Like other products and goods, the prices of diapers are affected by the value of the Syrian pound against the US dollar. Ali Hardan, who owns a shop selling baby accessories, explained that diaper prices have risen due to direct imports from Turkey. Additionally, the increased costs of transporting them from the Tal Abyad crossing to Ras al-Ain significantly raised their prices.

Hardan added to Enab Baladi that they only purchase children’s diapers with dollars from Turkey, which are later sold in Syrian pounds. This has made a noticeable difference in prices, especially for the imported diapers, with a decline in purchasing interest noticed as daily sales have dropped from around 250 kilograms to no more than 100 kilograms.

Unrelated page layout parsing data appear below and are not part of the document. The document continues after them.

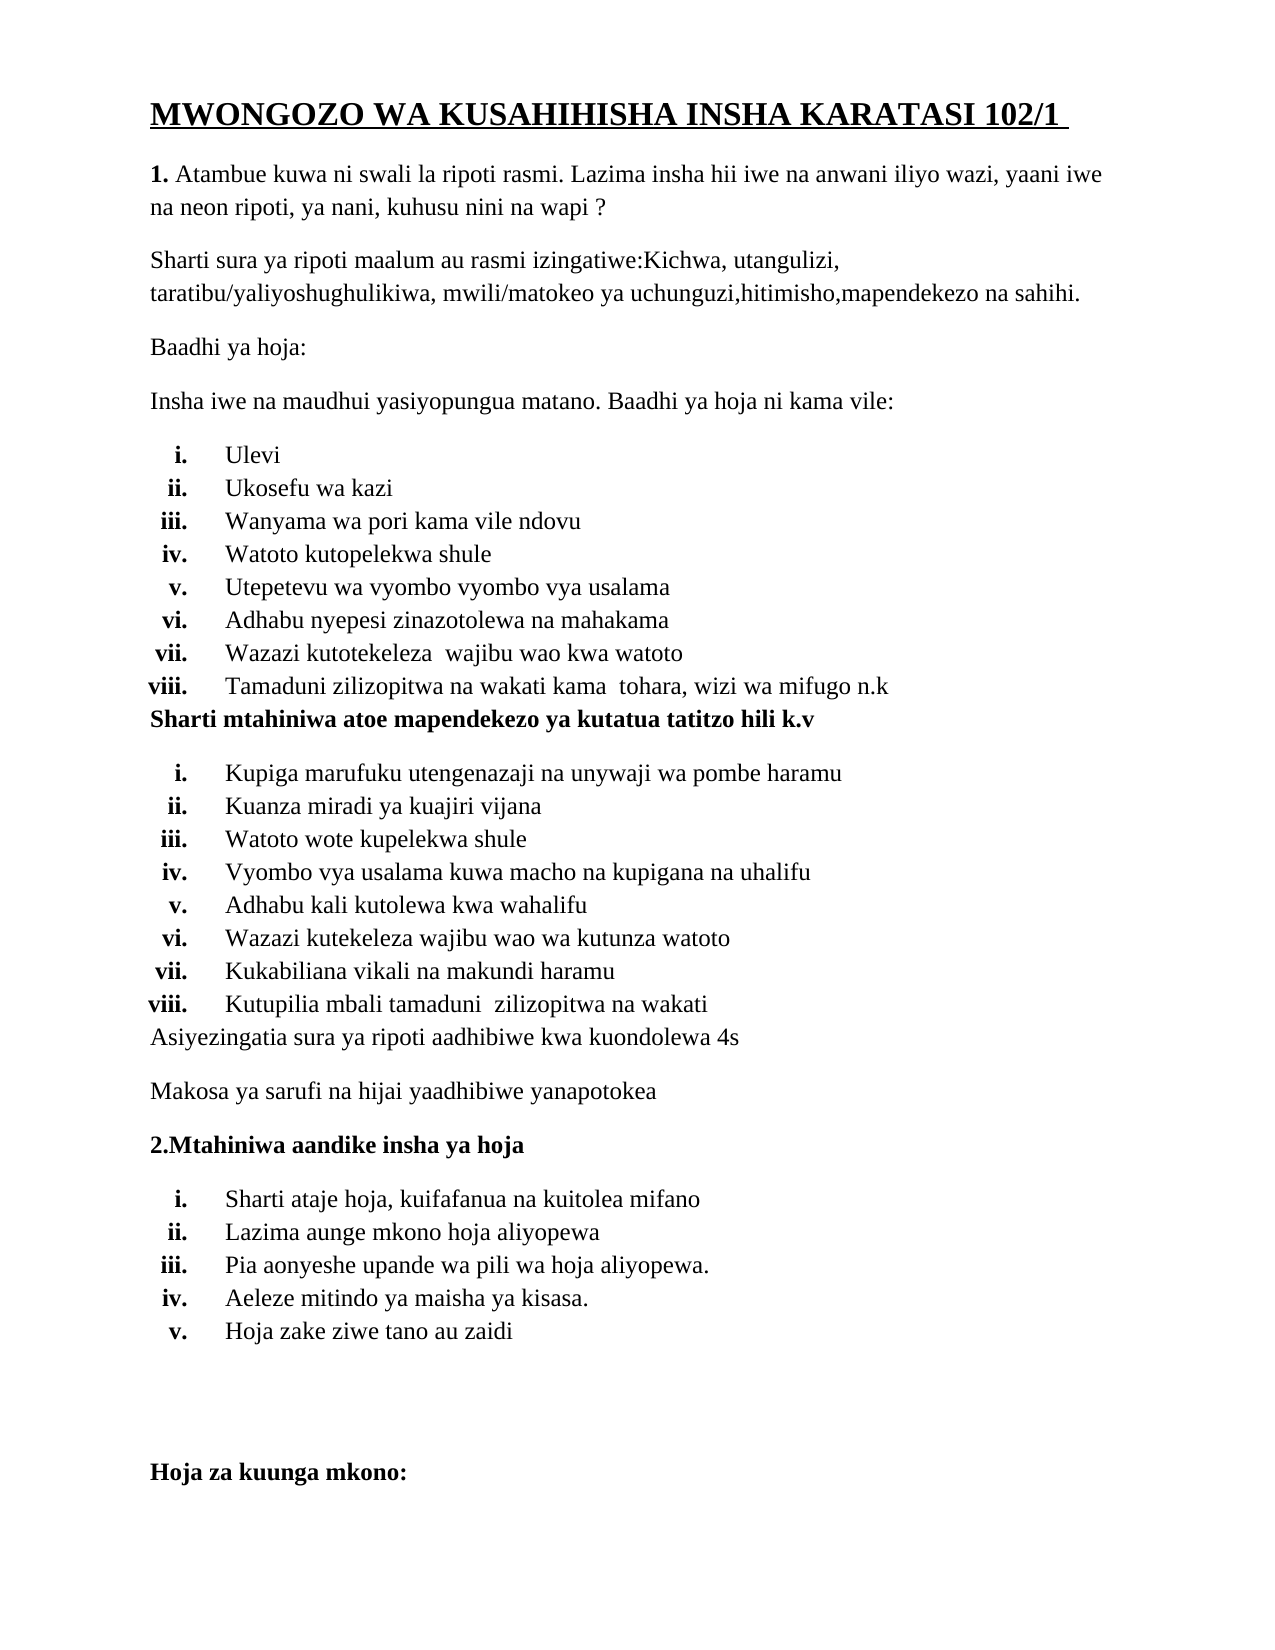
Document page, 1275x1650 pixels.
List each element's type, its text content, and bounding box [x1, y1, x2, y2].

text Baadhi ya hoja: [150, 332, 1125, 361]
list Vyombo vya usalama kuwa macho na kupigana na uhalifu [187, 857, 1125, 886]
list Kutupilia mbali tamaduni zilizopitwa na wakati [187, 989, 1125, 1018]
list Adhabu kali kutolewa kwa wahalifu [187, 890, 1125, 919]
list Sharti ataje hoja, kuifafanua na kuitolea mifano [187, 1184, 1125, 1213]
text 2.Mtahiniwa aandike insha ya hoja [150, 1130, 1125, 1159]
list Hoja zake ziwe tano au zaidi [187, 1316, 1125, 1345]
text Sharti mtahiniwa atoe mapendekezo ya kutatua tatitzo hili k.v [150, 704, 1125, 733]
list Wanyama wa pori kama vile ndovu [187, 506, 1125, 535]
list Wazazi kutotekeleza wajibu wao kwa watoto [187, 638, 1125, 667]
text Makosa ya sarufi na hijai yaadhibiwe yanapotokea [150, 1076, 1125, 1105]
list Watoto wote kupelekwa shule [187, 824, 1125, 853]
list Watoto kutopelekwa shule [187, 539, 1125, 568]
list Aeleze mitindo ya maisha ya kisasa. [187, 1283, 1125, 1312]
list Ulevi [187, 440, 1125, 469]
list Pia aonyeshe upande wa pili wa hoja aliyopewa. [187, 1250, 1125, 1279]
text Sharti sura ya ripoti maalum au rasmi izingatiwe:Kichwa, utangulizi, taratibu/yaliyoshughulikiwa, mwili/matokeo ya uchunguzi,hitimisho,mapendekezo na sahihi. [150, 246, 1125, 307]
list Kuanza miradi ya kuajiri vijana [187, 791, 1125, 820]
text Hoja za kuunga mkono: [150, 1457, 1125, 1485]
text Asiyezingatia sura ya ripoti aadhibiwe kwa kuondolewa 4s [150, 1022, 1125, 1051]
list Tamaduni zilizopitwa na wakati kama tohara, wizi wa mifugo n.k [187, 671, 1125, 700]
list Adhabu nyepesi zinazotolewa na mahakama [187, 605, 1125, 634]
list Utepetevu wa vyombo vyombo vya usalama [187, 572, 1125, 601]
list Kukabiliana vikali na makundi haramu [187, 956, 1125, 985]
list Ukosefu wa kazi [187, 473, 1125, 502]
list Lazima aunge mkono hoja aliyopewa [187, 1217, 1125, 1246]
text 1. Atambue kuwa ni swali la ripoti rasmi. Lazima insha hii iwe na anwani iliyo wazi, yaani iwe na neon ripoti, ya nani, kuhusu nini na wapi ? [150, 159, 1125, 220]
text MWONGOZO WA KUSAHIHISHA INSHA KARATASI 102/1 [150, 94, 1125, 132]
list Kupiga marufuku utengenazaji na unywaji wa pombe haramu [187, 758, 1125, 787]
list Wazazi kutekeleza wajibu wao wa kutunza watoto [187, 923, 1125, 952]
text Insha iwe na maudhui yasiyopungua matano. Baadhi ya hoja ni kama vile: [150, 386, 1125, 415]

Ras al-Ain and Tal Abyad are adjacent to the Turkish border and controlled by the Syrian National Army (SNA), surrounded by battlefronts with the Syrian Democratic Forces (SDF). The Turkish border serves as their only outlet to the outside world.

Agriculture and livestock rearing are the main professions in Ras al-Ain and the northern and northeastern regions of Syria, forming a primary source of income for many residents.

Daily wages in Ras al-Ain range between 30,000 and 40,000 Syrian pounds (approximately two and a half dollars), varying according to the number of hours worked and the nature of the profession, whether in agriculture or construction.